This change alone shrinks the size of the feed by approximately two thirds, depending on the actual content and the percentage of code in the current set of articles. At the moment, the new size is ~625 KiB:

The content on the phone after that looks similar to this…

private void button1_Click(object sender, RoutedEventArgs e)
{
    MyBeep myBeep = new MyBeep();
    myBeep.PlaySound(BeepTypes.Information);
}

… and only requires 118 additional characters per document, and these are generated on the device itself (more on that later).
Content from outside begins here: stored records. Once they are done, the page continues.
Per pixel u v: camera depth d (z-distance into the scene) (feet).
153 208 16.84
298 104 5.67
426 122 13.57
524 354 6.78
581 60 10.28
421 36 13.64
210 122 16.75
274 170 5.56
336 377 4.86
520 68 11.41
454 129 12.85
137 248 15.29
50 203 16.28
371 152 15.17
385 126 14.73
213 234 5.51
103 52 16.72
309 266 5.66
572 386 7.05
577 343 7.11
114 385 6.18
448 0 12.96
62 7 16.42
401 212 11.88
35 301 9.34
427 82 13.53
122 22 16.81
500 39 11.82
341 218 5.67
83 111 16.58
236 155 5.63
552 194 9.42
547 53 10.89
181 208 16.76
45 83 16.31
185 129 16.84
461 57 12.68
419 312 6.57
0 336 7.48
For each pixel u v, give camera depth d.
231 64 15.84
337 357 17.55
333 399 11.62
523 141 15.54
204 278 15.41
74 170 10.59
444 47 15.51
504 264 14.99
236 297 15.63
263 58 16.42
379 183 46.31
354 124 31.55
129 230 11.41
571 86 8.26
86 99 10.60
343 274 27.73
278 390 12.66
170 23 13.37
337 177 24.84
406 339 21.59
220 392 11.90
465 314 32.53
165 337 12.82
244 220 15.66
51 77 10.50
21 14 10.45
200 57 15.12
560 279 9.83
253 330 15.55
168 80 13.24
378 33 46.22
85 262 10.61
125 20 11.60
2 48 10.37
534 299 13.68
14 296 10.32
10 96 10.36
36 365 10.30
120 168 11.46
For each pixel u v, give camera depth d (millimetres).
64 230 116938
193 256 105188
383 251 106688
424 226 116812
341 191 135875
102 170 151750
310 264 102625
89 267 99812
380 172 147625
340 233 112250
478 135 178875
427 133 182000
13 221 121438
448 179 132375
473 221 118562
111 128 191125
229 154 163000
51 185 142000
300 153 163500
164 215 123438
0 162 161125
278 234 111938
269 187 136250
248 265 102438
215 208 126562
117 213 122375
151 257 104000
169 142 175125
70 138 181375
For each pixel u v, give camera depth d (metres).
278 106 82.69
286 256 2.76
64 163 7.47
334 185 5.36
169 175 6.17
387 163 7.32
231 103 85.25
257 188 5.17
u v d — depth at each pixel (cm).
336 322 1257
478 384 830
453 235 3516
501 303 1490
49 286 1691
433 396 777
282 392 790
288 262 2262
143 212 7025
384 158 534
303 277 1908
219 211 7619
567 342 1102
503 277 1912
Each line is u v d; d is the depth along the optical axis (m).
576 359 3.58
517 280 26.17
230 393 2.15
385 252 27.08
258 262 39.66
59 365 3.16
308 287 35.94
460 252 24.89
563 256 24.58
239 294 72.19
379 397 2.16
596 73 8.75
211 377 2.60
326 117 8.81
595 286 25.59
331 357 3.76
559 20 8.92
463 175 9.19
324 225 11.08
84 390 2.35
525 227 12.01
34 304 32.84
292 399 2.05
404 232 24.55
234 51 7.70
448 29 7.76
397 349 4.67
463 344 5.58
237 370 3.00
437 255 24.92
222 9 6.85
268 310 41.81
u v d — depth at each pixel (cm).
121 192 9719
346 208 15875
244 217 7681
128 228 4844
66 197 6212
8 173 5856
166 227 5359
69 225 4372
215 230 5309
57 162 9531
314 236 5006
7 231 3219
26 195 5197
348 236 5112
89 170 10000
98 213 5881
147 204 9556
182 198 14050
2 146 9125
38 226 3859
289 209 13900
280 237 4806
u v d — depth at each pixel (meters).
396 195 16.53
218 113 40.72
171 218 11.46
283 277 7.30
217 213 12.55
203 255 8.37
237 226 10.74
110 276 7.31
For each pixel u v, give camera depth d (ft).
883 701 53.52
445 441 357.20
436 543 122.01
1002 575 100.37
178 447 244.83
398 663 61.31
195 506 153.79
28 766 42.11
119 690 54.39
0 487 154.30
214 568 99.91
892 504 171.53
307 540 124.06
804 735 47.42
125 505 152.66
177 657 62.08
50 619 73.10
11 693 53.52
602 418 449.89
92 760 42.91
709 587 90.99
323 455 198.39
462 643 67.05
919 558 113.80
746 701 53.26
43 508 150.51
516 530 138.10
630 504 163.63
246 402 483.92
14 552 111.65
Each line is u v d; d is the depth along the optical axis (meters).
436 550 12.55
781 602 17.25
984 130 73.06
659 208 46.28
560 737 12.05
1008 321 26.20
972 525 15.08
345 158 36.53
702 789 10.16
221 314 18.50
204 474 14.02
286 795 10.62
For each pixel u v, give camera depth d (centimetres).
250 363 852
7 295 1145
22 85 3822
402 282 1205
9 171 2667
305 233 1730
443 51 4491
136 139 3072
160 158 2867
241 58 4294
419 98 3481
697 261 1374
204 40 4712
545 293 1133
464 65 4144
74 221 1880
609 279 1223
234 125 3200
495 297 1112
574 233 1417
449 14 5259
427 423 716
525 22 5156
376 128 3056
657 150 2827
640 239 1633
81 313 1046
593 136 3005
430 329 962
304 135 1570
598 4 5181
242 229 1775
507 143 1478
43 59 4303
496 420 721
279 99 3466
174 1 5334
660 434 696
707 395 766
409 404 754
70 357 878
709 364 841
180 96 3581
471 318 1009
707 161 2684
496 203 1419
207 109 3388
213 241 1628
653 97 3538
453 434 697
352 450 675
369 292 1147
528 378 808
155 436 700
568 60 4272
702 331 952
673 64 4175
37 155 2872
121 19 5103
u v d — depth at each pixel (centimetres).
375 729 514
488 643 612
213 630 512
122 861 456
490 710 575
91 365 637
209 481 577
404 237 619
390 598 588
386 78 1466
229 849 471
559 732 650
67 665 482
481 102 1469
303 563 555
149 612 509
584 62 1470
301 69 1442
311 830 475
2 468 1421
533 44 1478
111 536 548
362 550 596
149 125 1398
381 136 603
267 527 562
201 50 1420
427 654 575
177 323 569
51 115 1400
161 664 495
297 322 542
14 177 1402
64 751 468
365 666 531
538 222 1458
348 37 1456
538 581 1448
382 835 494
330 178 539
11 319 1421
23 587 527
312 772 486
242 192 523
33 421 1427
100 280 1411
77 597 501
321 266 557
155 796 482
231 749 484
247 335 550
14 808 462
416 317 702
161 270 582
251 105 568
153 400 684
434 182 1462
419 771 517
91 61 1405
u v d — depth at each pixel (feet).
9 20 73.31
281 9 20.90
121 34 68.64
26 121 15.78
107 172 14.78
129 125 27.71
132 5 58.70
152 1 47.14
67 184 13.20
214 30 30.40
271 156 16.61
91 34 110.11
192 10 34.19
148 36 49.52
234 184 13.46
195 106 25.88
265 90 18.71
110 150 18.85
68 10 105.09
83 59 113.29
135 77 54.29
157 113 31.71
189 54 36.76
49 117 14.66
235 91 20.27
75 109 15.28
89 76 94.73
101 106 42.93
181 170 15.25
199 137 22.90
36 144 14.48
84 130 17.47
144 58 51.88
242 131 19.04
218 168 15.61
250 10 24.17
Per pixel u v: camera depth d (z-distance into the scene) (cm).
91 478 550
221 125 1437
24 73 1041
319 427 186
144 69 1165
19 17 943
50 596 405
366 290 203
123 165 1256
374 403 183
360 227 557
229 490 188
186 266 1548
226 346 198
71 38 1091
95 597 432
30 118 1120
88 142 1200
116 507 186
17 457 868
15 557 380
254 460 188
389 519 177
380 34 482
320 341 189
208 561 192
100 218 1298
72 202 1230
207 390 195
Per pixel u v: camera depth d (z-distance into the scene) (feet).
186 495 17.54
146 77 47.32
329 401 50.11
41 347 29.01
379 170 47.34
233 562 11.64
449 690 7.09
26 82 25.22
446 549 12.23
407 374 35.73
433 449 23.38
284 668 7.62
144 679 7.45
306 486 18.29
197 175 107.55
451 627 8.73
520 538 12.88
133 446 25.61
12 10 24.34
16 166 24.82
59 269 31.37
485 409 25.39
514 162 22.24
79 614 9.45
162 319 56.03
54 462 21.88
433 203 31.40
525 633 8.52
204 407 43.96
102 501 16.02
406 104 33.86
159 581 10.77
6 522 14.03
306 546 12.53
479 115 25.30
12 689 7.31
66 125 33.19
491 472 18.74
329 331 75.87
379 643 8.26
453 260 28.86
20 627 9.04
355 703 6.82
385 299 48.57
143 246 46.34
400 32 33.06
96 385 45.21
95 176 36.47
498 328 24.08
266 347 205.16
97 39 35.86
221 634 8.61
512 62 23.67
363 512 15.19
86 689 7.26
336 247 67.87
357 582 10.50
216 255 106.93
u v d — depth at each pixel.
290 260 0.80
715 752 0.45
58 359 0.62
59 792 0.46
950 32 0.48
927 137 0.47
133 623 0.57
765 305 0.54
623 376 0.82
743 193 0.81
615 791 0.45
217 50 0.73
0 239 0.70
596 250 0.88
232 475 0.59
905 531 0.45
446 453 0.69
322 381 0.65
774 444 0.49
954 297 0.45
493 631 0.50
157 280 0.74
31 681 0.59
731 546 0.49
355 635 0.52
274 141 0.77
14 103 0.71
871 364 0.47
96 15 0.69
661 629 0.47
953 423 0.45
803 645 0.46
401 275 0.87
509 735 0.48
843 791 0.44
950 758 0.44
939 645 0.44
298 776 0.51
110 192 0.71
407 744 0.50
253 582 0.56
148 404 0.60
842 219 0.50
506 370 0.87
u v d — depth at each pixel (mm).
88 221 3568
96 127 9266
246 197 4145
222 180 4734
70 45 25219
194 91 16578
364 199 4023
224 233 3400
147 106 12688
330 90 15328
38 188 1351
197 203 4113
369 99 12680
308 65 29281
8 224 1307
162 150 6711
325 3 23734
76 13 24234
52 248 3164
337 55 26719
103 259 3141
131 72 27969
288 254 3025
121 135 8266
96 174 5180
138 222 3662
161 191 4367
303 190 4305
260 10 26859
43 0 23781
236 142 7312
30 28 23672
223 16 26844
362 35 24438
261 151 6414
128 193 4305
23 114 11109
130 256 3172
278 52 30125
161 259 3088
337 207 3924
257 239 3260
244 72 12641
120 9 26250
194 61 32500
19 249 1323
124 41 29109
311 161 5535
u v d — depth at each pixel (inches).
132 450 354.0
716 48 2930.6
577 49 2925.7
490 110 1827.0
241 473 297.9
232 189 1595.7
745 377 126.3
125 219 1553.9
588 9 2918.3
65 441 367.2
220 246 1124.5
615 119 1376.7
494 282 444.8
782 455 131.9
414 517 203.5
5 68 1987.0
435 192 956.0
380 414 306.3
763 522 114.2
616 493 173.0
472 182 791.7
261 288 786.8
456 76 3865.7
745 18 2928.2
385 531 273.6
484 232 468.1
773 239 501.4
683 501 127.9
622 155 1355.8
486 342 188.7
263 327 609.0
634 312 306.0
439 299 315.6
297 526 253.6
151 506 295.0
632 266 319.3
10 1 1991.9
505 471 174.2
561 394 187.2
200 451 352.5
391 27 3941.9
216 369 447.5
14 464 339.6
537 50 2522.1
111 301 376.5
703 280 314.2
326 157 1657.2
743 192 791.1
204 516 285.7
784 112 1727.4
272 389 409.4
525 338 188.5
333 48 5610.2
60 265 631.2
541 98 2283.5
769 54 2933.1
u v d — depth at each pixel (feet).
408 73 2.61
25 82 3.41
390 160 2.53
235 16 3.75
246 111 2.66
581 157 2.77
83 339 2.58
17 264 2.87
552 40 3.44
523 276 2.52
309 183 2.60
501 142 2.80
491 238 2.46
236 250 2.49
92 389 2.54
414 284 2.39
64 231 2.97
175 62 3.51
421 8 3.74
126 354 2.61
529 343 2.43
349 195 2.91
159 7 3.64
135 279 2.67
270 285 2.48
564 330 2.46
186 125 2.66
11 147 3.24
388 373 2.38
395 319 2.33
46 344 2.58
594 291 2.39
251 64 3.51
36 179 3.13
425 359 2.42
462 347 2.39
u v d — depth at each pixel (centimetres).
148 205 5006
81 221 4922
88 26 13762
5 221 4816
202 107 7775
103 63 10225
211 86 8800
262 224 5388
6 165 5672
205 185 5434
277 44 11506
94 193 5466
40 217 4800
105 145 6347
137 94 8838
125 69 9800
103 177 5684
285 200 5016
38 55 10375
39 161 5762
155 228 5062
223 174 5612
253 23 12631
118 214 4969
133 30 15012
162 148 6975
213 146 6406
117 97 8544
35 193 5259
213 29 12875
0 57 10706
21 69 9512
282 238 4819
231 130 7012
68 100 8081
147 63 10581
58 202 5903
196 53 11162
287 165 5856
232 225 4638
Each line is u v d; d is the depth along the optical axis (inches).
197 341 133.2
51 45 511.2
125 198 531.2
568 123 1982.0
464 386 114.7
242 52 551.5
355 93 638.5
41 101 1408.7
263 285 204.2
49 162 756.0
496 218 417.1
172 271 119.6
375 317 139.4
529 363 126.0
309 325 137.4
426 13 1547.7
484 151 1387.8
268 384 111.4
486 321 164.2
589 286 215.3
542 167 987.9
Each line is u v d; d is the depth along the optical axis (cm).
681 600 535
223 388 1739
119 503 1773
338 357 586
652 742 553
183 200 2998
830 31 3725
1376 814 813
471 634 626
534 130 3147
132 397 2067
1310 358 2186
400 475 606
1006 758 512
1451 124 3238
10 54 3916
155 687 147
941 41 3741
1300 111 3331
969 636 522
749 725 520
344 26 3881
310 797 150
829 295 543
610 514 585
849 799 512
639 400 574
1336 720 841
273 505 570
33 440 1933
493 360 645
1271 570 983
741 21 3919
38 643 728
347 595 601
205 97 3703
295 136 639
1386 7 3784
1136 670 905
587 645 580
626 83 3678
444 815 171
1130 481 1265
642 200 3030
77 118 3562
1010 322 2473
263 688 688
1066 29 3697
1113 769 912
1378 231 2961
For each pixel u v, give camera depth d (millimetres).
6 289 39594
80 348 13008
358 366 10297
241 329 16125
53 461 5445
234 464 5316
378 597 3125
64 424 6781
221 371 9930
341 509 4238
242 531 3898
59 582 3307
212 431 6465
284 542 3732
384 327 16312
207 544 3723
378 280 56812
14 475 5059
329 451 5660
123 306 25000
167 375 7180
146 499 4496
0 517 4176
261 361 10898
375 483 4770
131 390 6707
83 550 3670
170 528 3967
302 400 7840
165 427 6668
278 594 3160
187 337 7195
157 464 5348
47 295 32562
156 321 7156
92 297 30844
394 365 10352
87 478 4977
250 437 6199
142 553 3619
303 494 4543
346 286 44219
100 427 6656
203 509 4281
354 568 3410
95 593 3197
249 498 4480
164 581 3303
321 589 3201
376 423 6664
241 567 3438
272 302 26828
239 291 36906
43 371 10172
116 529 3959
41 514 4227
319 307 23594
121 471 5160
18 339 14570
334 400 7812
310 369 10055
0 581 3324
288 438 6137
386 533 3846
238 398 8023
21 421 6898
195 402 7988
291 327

In addition to this, we also reduced the maximum number of articles returned to the phone from 25 to 10, as we felt that this is sufficient for the mobile device where you are more interested in being notified about new content than reading the archives. This of course also reduces the total size a lot.

Parsing HTML

A side note on stripping the code tags and CSS from the original content: this actually is a very interesting topic that we unfortunately do not have the time and space to cover in more detail here. Real-world HTML often does not follow the strict rules of normal XML content; especially when you're working with WSIWYG editors, and when multiple authors are responsible for a merged final output, the result might look significantly different from what you would expect. In most cases, trying to treat HTML as XML, and assuming that it follows the same strict rules is a dangerous thing to do. Therefore, I generally recommend against the usual approaches people attempt to follow when they work with that kind of data. In particular, do not:

  • Use regular expressions
  • Use string replacement
  • Use XML readers or documents

All of these fail quickly with faulty HTML, and are not flexible enough to handle the situations you will come across, with reasonable effort. So what is the alternative here? There are some projects out there that have put quite some work into creating more tolerant parsers for HTML that are capable of handling malformed tags and content better than probably any custom solution you (and I) would be able to create within the limits of a small phone project. One of these projects is the Html Agility Pack hosted on CodePlex. It has built-in support for Windows Phone and not only helped us strip the code formatting from the articles, but also to improve some other details of the content, like dealing with multi-column layouts and turn it into something that is more suitable for the small phone screen.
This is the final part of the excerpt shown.